▸ WHAT YOU ARE ASKED TO DO
The response must contain each line of the material that holds "scene".

▸ DATASET EXTRACT

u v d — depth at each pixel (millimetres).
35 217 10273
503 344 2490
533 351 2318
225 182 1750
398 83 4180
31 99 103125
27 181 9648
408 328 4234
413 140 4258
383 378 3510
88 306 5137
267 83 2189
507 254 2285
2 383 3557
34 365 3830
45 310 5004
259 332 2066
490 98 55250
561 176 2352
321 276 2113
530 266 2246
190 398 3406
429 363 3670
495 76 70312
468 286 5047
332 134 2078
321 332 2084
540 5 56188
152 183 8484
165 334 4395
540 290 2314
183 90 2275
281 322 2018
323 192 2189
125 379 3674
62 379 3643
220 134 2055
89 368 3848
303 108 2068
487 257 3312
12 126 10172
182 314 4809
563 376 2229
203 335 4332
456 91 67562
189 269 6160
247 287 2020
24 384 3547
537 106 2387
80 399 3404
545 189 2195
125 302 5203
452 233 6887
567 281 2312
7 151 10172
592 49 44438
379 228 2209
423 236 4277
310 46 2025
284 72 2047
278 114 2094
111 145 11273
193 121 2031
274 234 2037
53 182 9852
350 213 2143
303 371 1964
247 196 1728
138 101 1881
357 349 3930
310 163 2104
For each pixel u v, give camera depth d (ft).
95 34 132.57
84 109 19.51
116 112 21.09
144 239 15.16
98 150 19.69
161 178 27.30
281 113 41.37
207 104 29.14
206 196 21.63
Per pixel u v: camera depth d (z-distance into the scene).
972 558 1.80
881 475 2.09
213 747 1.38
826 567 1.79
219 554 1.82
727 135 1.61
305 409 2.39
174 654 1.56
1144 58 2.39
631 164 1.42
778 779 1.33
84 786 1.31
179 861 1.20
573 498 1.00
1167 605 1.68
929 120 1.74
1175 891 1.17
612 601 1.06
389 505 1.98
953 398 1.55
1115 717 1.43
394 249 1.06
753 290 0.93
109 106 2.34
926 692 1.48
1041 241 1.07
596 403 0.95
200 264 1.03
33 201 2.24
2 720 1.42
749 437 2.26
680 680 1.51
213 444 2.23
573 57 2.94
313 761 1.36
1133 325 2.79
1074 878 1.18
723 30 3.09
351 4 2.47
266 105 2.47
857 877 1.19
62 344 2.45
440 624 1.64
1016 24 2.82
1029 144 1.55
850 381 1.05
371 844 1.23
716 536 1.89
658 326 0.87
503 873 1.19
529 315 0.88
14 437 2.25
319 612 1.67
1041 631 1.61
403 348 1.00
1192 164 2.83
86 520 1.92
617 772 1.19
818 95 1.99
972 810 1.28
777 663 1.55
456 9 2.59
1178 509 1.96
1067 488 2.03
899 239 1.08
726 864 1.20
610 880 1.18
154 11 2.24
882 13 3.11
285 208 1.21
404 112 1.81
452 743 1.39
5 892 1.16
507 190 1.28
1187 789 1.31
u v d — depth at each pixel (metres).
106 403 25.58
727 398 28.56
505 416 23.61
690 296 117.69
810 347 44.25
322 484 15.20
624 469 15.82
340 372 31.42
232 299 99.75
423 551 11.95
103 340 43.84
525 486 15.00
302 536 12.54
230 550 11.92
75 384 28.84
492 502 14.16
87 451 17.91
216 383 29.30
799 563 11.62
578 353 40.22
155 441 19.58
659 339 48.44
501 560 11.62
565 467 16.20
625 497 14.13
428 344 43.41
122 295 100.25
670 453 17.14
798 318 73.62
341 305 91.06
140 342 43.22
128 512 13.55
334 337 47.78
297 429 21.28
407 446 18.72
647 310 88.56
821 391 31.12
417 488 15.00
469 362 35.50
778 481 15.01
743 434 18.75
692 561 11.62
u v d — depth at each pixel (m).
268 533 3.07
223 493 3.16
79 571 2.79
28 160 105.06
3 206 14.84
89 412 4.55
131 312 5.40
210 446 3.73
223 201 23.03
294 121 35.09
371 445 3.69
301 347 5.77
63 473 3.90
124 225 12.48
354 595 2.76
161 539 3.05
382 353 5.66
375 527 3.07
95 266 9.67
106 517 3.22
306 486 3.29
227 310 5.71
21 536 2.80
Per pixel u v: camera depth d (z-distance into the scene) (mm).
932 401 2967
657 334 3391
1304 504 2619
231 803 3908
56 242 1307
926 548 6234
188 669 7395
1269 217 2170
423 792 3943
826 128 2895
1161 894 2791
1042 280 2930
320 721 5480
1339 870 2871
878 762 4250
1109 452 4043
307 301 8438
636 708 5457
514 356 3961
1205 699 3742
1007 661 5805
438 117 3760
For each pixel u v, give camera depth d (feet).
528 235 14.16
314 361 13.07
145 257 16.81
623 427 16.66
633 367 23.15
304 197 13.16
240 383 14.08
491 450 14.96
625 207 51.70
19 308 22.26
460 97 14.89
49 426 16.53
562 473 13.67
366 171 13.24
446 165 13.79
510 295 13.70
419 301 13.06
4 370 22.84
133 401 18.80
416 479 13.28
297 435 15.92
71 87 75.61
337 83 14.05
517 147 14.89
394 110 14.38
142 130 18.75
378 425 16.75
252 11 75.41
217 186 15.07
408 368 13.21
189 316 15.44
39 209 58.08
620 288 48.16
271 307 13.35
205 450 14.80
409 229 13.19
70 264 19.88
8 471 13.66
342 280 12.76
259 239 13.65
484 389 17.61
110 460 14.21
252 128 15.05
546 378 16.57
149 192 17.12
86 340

▸ RESULT OF THIS EXERCISE
Per pixel u v: camera depth d (z-distance into the scene).
Per pixel u v: camera depth d (z-distance into the scene) (mm).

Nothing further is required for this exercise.